Separating Fiction in this Time of Natural Disasters


Separating Fiction in this Time of Natural Disasters

by Amy Lignor


There is always fact versus fiction when speaking about the news. Why else would the entertainment industry be so interesting if not for exaggeration, let alone outright lies being told. But there are those who have become fearful at “signs” that they believe are happening, telling them that the “end” is definitely on its way. Before getting scared, it is important to realize that there are natural reasons behind these hazards, dangers and oddities – reasons that are related to the very factual world of weather.


Weather is full of oddities, and everything from climate change to manmade issues are spawning disasters. From quakes to tsunamis to volcano’s erupting, there are absolute facts behind them all. And there always has been.


Just recently, the Tower of the Winds opened to the public for the first time in more than 200 years in Athens, Greece. This was literally the world’s first weather station, dating back to more than 2,000 years. Used by merchants to tell the incoming weather conditions as well as the time their goods would be delivered, in the light of day or dark of night, the Tower of the Winds still resides on a slope leading up to the ancient Acropolis.

Fear, climate change, weather, Tower of the Winds , catastrophes, natural disasters, science

Tower of the Winds, Athens

The astronomer Andronikos of Cyrrhus is given the credit for its construction, yet no one to this day knows how the instrument actually worked. The fully-preserved roof made of 24 marble slabs, could have held at one time a bronze wind vane. Beneath is a frieze depicting the wind gods of Greek mythology, and beneath that can be seen the lines of a sundial.

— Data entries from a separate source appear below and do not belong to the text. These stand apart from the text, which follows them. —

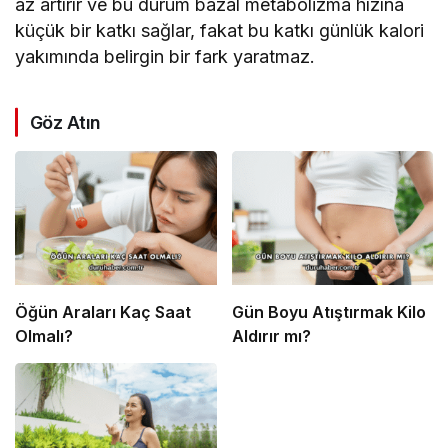
az artırır ve bu durum bazal metabolizma hızına
küçük bir katkı sağlar, fakat bu katkı günlük kalori
yakımında belirgin bir fark yaratmaz.
Göz Atın
Öğün Araları Kaç Saat
Gün Boyu Atıştırmak Kilo
Olmalı?
Aldırır mı?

Mysteries surround it on every side. Back in the day, although this utilitarian structure helped people with time and weather, they still had their own ideas about the gods and how begging the gods for help could possibly ward off bad weather. Back then that theory did not work either. Why is that? Because Mother Nature, although far from being biblical, has no rhyme or reason and mankind has a difficult time predicting it.


Already, however, the predictions have been made. There have been warnings of what will occur between now and the year 2050. It’s important to remember that every single year brings about brand new hurricanes, tornadoes, earthquakes, and other natural disasters. Although some areas see them more often than others, extreme weather conditions can crop up anywhere at any time.


Scientific evidence has stated a variety of “disasters” just waiting to occur. When it comes to fire, environmental scientists from the Harvard School of Engineering and Applied Sciences (SEAS) already predicted that U.S. wildfire seasons will end up being three weeks longer by 2050 and will burn larger portions of the West every year. The reason behind this is scientific fact, not biblical. A gradual climate change has raised the Earth’s temperature, creating conditions that spawn bigger and fiercer wildfires. The ironic part about this, they say, is that good, old “Smokey the Bear” and other campaigns have made this worse. By stopping all natural fires that clear the underbrush out of forests, there’s far more to burn when one begins. Fear is not needed here. This is not Hell on Earth; it is simply a fact that comes when there’s negligence.


When talk about future quakes across the globe comes up, it is the Chilean earthquake back in 2014 that leads scientists to predict that a magnitude 8.5 or larger earthquake will occur in Chile in the future. Is this a “sign?” No. This earthquake actually came from a place where one tectonic plate (the Nazca Plate) is actually falling underneath another (The South American Plate.) This place also lies in the “Ring of Fire,” which is an area in the Pacific Ocean that holds 75 percent of the world’s active volcanoes.


Closer to home, various agencies have predicted that an 8.0–9.0 magnitude earthquake and subsequent tsunami will occur off the coast of Oregon before 2050. A “sign” from above? Not at all. This quake was called for back in 2010 because of the movement of the tectonic plates.


Warnings of catastrophes are normal. From earth to wind to fire to water, they have been around since Nostradamus left behind his own predictions in the vaguest language he could have used to frighten everyone. But before letting the fear sink in, remember that weather – all throughout history – has been unpredictable. Yet when natural disasters do occur, there is factual science behind each one to prove what happened and why. And in some cases, mankind can fix it. A vigil is not needed here. By working harder to save the environment all around us, climate change could become a thing of the past.